[Opgeslagen regels]
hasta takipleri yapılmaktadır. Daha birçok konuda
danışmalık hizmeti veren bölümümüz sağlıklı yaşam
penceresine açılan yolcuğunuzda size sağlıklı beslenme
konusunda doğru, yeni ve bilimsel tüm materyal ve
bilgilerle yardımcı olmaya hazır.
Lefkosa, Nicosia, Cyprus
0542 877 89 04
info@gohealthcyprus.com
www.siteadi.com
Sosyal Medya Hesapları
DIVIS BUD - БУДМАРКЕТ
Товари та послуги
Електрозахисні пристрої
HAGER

==

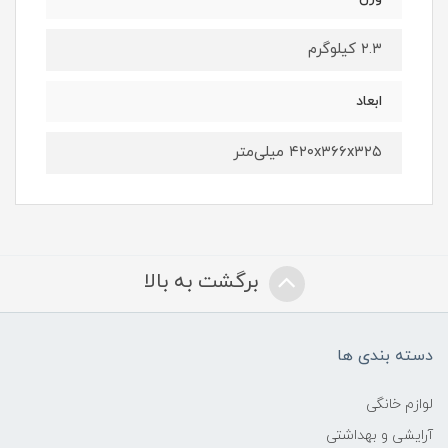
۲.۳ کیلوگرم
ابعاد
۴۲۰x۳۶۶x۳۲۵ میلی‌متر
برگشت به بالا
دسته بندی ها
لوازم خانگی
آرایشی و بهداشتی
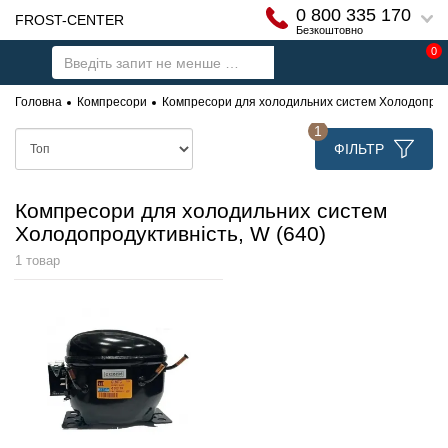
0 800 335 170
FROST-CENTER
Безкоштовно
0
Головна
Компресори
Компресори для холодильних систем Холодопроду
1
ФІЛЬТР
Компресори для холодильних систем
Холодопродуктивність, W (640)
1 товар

_OPDRACHT:_ Verzamel uit de opgeslagen regels hierboven elke regel waarin het woord "Компресори" staat, en neem die regels volledig over.

_UITWERKING:_
Компресори
Компресори для холодильних систем Холодопроду
Компресори для холодильних систем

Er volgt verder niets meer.